* _TASK BRIEF_
Go through the following data and transcribe exactly the stretch of lines from the one holding "exposure_s: 1/166" to the one holding "f_number: 2.2", both included.

....

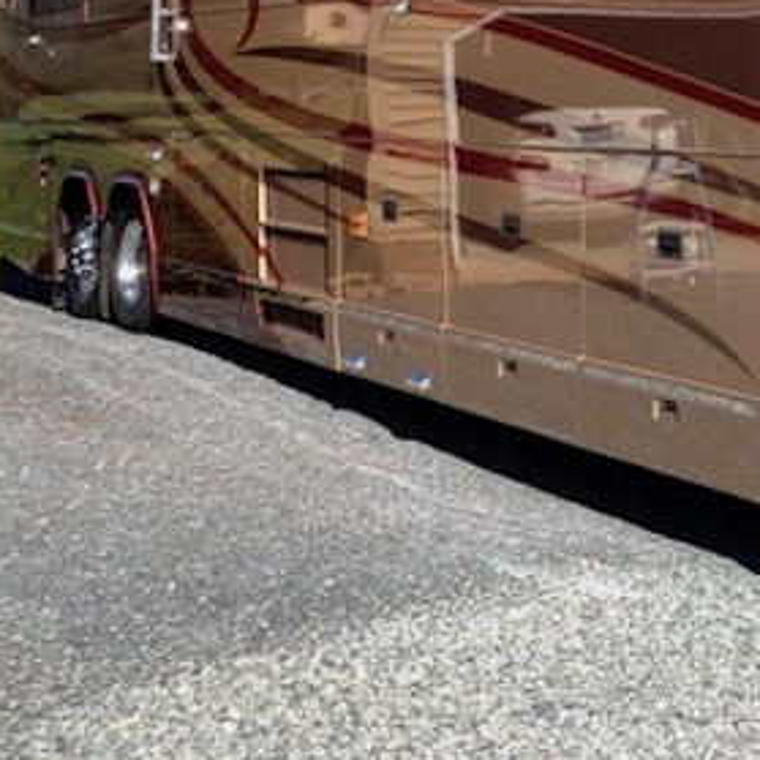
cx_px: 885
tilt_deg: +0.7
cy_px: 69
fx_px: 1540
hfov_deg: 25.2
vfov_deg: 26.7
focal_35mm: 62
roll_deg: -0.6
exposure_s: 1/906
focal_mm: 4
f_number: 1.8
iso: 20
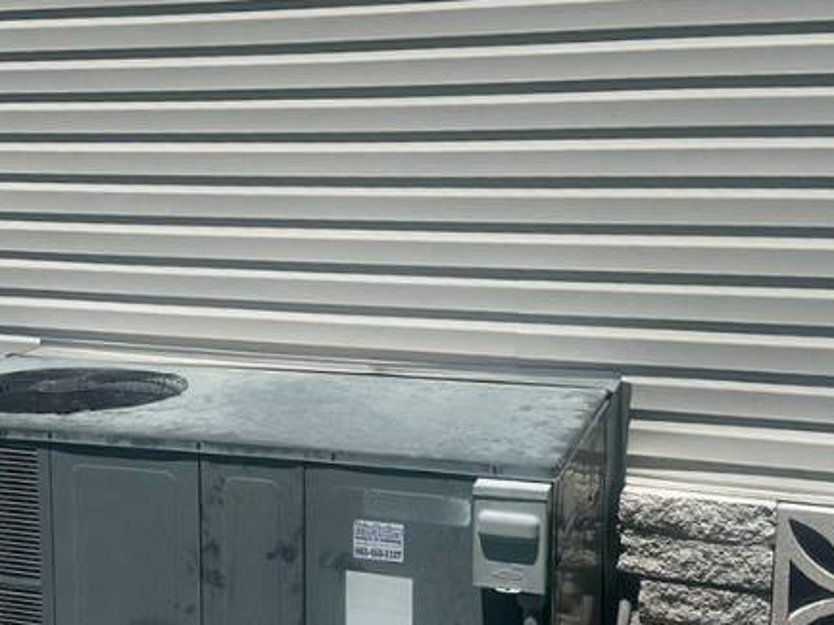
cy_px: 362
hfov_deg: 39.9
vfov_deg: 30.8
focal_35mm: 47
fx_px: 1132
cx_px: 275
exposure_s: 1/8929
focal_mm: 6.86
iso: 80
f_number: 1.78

....

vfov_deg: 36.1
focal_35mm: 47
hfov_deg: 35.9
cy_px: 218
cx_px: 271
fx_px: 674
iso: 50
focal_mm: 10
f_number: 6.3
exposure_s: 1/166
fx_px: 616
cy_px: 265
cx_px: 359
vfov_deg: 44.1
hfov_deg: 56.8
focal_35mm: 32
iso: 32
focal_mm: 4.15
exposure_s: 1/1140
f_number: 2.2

....

* _SOLUTION TO THE EXERCISE_
exposure_s: 1/166
fx_px: 616
cy_px: 265
cx_px: 359
vfov_deg: 44.1
hfov_deg: 56.8
focal_35mm: 32
iso: 32
focal_mm: 4.15
exposure_s: 1/1140
f_number: 2.2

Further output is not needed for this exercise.